Irish Stew
Traditional Irish stew, or “stobhach gaelach”, was a soup-like dish made with ingredients easily available to the peasant farmer. The Irish raised primarily sheep and root crops, so lamb or mutton became the base for the stock. The stew often had potatoes, onions, turnips, parsnips, carrots and sometimes barley.

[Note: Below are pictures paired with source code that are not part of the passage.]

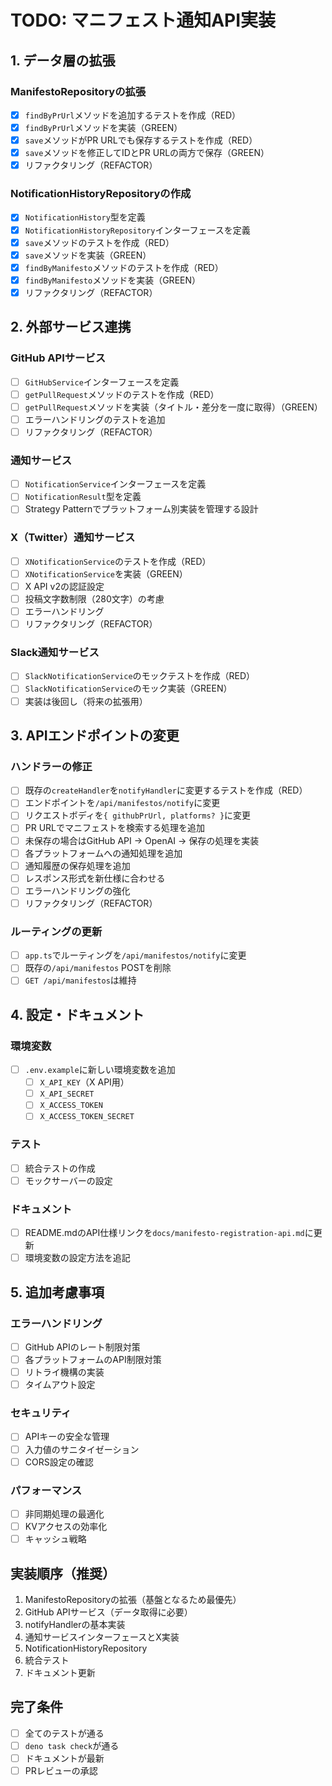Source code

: # TODO: マニフェスト通知API実装

## 1. データ層の拡張

### ManifestoRepositoryの拡張

- [x] `findByPrUrl`メソッドを追加するテストを作成（RED）
- [x] `findByPrUrl`メソッドを実装（GREEN）
- [x] `save`メソッドがPR URLでも保存するテストを作成（RED）
- [x] `save`メソッドを修正してIDとPR URLの両方で保存（GREEN）
- [x] リファクタリング（REFACTOR）

### NotificationHistoryRepositoryの作成

- [x] `NotificationHistory`型を定義
- [x] `NotificationHistoryRepository`インターフェースを定義
- [x] `save`メソッドのテストを作成（RED）
- [x] `save`メソッドを実装（GREEN）
- [x] `findByManifesto`メソッドのテストを作成（RED）
- [x] `findByManifesto`メソッドを実装（GREEN）
- [x] リファクタリング（REFACTOR）

## 2. 外部サービス連携

### GitHub APIサービス

- [ ] `GitHubService`インターフェースを定義
- [ ] `getPullRequest`メソッドのテストを作成（RED）
- [ ] `getPullRequest`メソッドを実装（タイトル・差分を一度に取得）（GREEN）
- [ ] エラーハンドリングのテストを追加
- [ ] リファクタリング（REFACTOR）

### 通知サービス

- [ ] `NotificationService`インターフェースを定義
- [ ] `NotificationResult`型を定義
- [ ] Strategy Patternでプラットフォーム別実装を管理する設計

### X（Twitter）通知サービス

- [ ] `XNotificationService`のテストを作成（RED）
- [ ] `XNotificationService`を実装（GREEN）
- [ ] X API v2の認証設定
- [ ] 投稿文字数制限（280文字）の考慮
- [ ] エラーハンドリング
- [ ] リファクタリング（REFACTOR）

### Slack通知サービス

- [ ] `SlackNotificationService`のモックテストを作成（RED）
- [ ] `SlackNotificationService`のモック実装（GREEN）
- [ ] 実装は後回し（将来の拡張用）

## 3. APIエンドポイントの変更

### ハンドラーの修正

- [ ] 既存の`createHandler`を`notifyHandler`に変更するテストを作成（RED）
- [ ] エンドポイントを`/api/manifestos/notify`に変更
- [ ] リクエストボディを`{ githubPrUrl, platforms? }`に変更
- [ ] PR URLでマニフェストを検索する処理を追加
- [ ] 未保存の場合はGitHub API → OpenAI → 保存の処理を実装
- [ ] 各プラットフォームへの通知処理を追加
- [ ] 通知履歴の保存処理を追加
- [ ] レスポンス形式を新仕様に合わせる
- [ ] エラーハンドリングの強化
- [ ] リファクタリング（REFACTOR）

### ルーティングの更新

- [ ] `app.ts`でルーティングを`/api/manifestos/notify`に変更
- [ ] 既存の`/api/manifestos` POSTを削除
- [ ] `GET /api/manifestos`は維持

## 4. 設定・ドキュメント

### 環境変数

- [ ] `.env.example`に新しい環境変数を追加
  - [ ] `X_API_KEY`（X API用）
  - [ ] `X_API_SECRET`
  - [ ] `X_ACCESS_TOKEN`
  - [ ] `X_ACCESS_TOKEN_SECRET`

### テスト

- [ ] 統合テストの作成
- [ ] モックサーバーの設定

### ドキュメント

- [ ] README.mdのAPI仕様リンクを`docs/manifesto-registration-api.md`に更新
- [ ] 環境変数の設定方法を追記

## 5. 追加考慮事項

### エラーハンドリング

- [ ] GitHub APIのレート制限対策
- [ ] 各プラットフォームのAPI制限対策
- [ ] リトライ機構の実装
- [ ] タイムアウト設定

### セキュリティ

- [ ] APIキーの安全な管理
- [ ] 入力値のサニタイゼーション
- [ ] CORS設定の確認

### パフォーマンス

- [ ] 非同期処理の最適化
- [ ] KVアクセスの効率化
- [ ] キャッシュ戦略

## 実装順序（推奨）

1. ManifestoRepositoryの拡張（基盤となるため最優先）
2. GitHub APIサービス（データ取得に必要）
3. notifyHandlerの基本実装
4. 通知サービスインターフェースとX実装
5. NotificationHistoryRepository
6. 統合テスト
7. ドキュメント更新

## 完了条件

- [ ] 全てのテストが通る
- [ ] `deno task check`が通る
- [ ] ドキュメントが最新
- [ ] PRレビューの承認
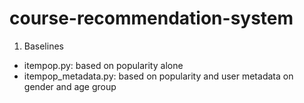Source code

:# course-recommendation-system
1. Baselines
- itempop.py: based on popularity alone 
- itempop_metadata.py: based on popularity and user metadata on gender and age group 
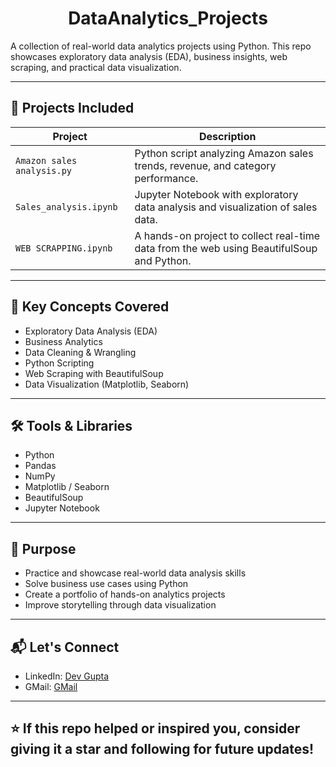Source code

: <h1 align="center">DataAnalytics_Projects</h1>

A collection of real-world data analytics projects using Python. This repo showcases exploratory data analysis (EDA), business insights, web scraping, and practical data visualization.

---

## 📌 Projects Included

| Project | Description |
|--------|-------------|
| `Amazon sales analysis.py` | Python script analyzing Amazon sales trends, revenue, and category performance. |
| `Sales_analysis.ipynb` | Jupyter Notebook with exploratory data analysis and visualization of sales data. |
| `WEB SCRAPPING.ipynb` | A hands-on project to collect real-time data from the web using BeautifulSoup and Python. |

---

## 🧠 Key Concepts Covered

- Exploratory Data Analysis (EDA)
- Business Analytics
- Data Cleaning & Wrangling
- Python Scripting
- Web Scraping with BeautifulSoup
- Data Visualization (Matplotlib, Seaborn)

---

## 🛠 Tools & Libraries

- Python
- Pandas
- NumPy
- Matplotlib / Seaborn
- BeautifulSoup
- Jupyter Notebook

---

## 🎯 Purpose

- Practice and showcase real-world data analysis skills
- Solve business use cases using Python
- Create a portfolio of hands-on analytics projects
- Improve storytelling through data visualization

---

## 📬 Let's Connect

- LinkedIn: [Dev Gupta](https://www.linkedin.com/in/your-link/)
- GMail: [GMail](devg7898@gmail.com)

---

## ⭐️ If this repo helped or inspired you, consider giving it a star and following for future updates!
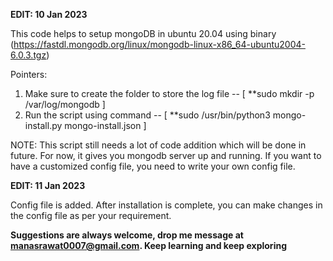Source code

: **EDIT: 10 Jan 2023**

This code helps to setup mongoDB in ubuntu 20.04 using binary (https://fastdl.mongodb.org/linux/mongodb-linux-x86_64-ubuntu2004-6.0.3.tgz) 

Pointers:

1. Make sure to create the folder to store the log file -- [ **sudo mkdir -p /var/log/mongodb ]
2. Run the script using command -- [ **sudo /usr/bin/python3 mongo-install.py mongo-install.json ]


NOTE: This script still needs a lot of code addition which will be done in future. For now, it gives you mongodb server up and running. If you want to have a customized config file, you need to write your own config file.




**EDIT: 11 Jan 2023**

Config file is added. After installation is complete, you can make changes in the config file as per your requirement.



**Suggestions are always welcome, drop me message at manasrawat0007@gmail.com. Keep learning and keep exploring**
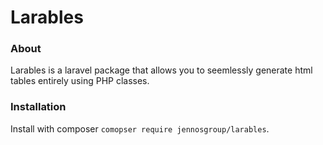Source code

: # Larables

### About

Larables is a laravel package that allows you to seemlessly generate html tables entirely using PHP classes.

### Installation

Install with composer `comopser require jennosgroup/larables`.


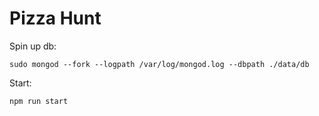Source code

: # Pizza Hunt

Spin up db:

`sudo mongod --fork --logpath /var/log/mongod.log --dbpath ./data/db`

Start:

`npm run start`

Here is one version of a traditional irish stew that includes lamb, potatoes, parsnips, and leeks:
1 Tablespoon olive oil
2 pounds lamb shoulder or leg of lamb, cut into 1″ chunks
1 teaspoon salt
1/2 teaspoon ground black pepper
1 large onion, chopped
2 carrots, cut in thick slices
1 parsnip, cut in large chunks
4 cups of water
3 large potatoes, peeled and cut in large chunks
1 cup of coarsely chopped leeks
1 Tbsp. chopped fresh rosemary (optional)
Fresh parsley for garnish
Heat oil over medium heat. Add onions and lamb and cook until meat is browned. Add water, cover, and simmer one hour or until meat is tender. Add carrots, potatoes, and parsnips. Continue to simmer 15 minutes, then add leeks. Simmer uncovered until potatoes and carrots are tender.